Michaël Matthys : Voyage au coeur des ténèbres

« La vision parut pénétrer dans la maison en même temps que moi : la civière, les porteurs fantômes, la cohue sauvage des dociles adorateurs, l’obscurité de la forêt, l’étincellement du fleuve entre les courbes embrumées, le battement du tam-tam régulier et voilé comme le battement d’un coeur, du coeur des Ténèbres victorieuses ». Cette phrase glanée dans la nouvelle de Joseph Conrad, Au Coeur des Ténèbres résume « Nuits sombres », l’exposition que Michaël Matthys propose actuellement à Eté 78. Pour le spectateur, il s’agit aussi de plonger à même le travail de l’artiste qui prépare actuellement un livre inspiré par ce texte. Il paraitra aux Editions Frémok.

La longue nouvelle de Conrad raconte le périple du jeune capitaine Marlow parti à la recherche de Kurtz, un chasseur d’ivoire aux fins fonds de la jungle africaine, du morne voyage embrumé qui le conduit à l’embouchure du fleuve Congo à la rencontre avec Kurtz et sa fin. Malade, déjà spectral l’aventurier avait gardé une intelligence intacte, mais son âme était devenue folle. Les fonctionnaires des colonies, les chasseurs d’ivoire, tous ceux qui pillaient le territoire apparaissent comme autant de symptômes du mal qui ronge Kurtz et la nature sauvage et hostile, peuplée d’indigènes à la fois beaux et effrayants, baigne l’ensemble d’une noirceur profonde et ténébreuse qui n’a pour équivalent que toute âme humaine, mélange de civilité, d’hypocrisie, de sauvagerie primitive.

A l’entrée, de haut en bas du mur, ligne après ligne, on trouve les planches encadrées prévues à ce jour pour la publication.
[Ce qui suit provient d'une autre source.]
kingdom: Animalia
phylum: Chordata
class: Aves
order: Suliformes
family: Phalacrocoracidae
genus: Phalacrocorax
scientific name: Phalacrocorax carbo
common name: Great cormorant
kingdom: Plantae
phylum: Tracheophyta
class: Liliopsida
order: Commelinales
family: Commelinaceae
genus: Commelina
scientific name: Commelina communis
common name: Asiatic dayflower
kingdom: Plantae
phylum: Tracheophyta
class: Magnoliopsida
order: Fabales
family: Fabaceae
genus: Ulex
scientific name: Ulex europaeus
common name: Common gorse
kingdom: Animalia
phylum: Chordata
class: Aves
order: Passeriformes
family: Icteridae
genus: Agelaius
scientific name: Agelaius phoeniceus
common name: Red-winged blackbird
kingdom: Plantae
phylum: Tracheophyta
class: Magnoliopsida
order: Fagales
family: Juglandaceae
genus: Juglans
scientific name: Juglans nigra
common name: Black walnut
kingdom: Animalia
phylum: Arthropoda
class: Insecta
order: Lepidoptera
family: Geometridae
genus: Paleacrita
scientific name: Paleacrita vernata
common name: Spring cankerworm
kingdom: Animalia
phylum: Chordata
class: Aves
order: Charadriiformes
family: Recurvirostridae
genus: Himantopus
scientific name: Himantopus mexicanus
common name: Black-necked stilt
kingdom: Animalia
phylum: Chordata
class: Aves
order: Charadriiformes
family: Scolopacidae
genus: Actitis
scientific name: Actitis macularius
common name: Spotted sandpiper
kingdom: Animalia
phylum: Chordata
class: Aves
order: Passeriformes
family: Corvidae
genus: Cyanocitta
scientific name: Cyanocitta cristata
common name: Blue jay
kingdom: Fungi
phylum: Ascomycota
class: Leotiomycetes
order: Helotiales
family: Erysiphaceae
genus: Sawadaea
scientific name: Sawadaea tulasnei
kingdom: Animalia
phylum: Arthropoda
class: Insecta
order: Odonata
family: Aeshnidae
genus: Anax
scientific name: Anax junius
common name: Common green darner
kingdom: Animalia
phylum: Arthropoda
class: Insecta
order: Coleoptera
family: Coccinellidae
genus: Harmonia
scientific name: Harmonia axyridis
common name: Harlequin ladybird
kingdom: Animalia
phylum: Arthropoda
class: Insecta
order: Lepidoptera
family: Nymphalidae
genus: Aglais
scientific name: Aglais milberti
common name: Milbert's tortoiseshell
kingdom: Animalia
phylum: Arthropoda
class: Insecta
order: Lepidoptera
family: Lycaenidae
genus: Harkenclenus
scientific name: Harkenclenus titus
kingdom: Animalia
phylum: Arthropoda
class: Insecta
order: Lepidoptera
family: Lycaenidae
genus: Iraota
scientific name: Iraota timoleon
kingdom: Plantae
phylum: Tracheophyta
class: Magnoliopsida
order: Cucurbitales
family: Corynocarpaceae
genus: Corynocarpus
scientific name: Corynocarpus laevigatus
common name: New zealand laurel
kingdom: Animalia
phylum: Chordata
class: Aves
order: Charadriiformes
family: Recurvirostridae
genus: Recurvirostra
Groupes d’hommes, individus isolés, animaux, paysages du fleuve Congo se succèdent et, bien qu’aucune trame narrative précise ne s’affirme, l’ensemble crée un climat fictionnel manifeste. La composition de chacun de ces dessins s’appuie sur un quadrillage libre, plus ou moins perceptible, qui fonctionne à la fois comme structure et comme une grille entre le dessin et le regardeur. Dans le fond, l’artiste a disposé une table sur laquelle s’alignent différents objets : un coffret, des statuettes africaines en ivoire ou en bois, des albums photographiques, un morceau de graphite écrasé, des livres parmi lesquels on trouve deux ouvrages important pour Matthys : Congo, une histoire de David Van Reybrouck et Le crime du Congo belge (1909) d’Arthur Conan Doyle.

Michaël Matthys a aussi réalisé plusieurs grands formats en écho à certaines planches. Fusain, graphite, terre, parfois un peu de sang se mélangent, les formes et les surfaces renvoient au corps et à des gestes fermes, amples et généreux. Ces oeuvres formidables concentrent en elles l’intensité et l’obsession qui caractérise le travail de Michaël Matthys. Cette remontée du fleuve vers le centre du continent est aussi une descente au coeur de l’âme humaine. L’exposition de Michaël Matthys pas plus que le livre à paraître ne sont des illustrations du texte de Conrad, elles en sont des échos, des accompagnements, des prolongements, des fantasmes : nul gorille, nul porteur de drapeau dans Au coeur des Ténèbres, et pourtant la présence forte de ces deux grands formats remarquables de l’exposition n’y sont pas étrangers. C’est au coeur d’un work in progress que nous sommes conviés : des oeuvres, leur déclinaison, leur ouverture vers un futur.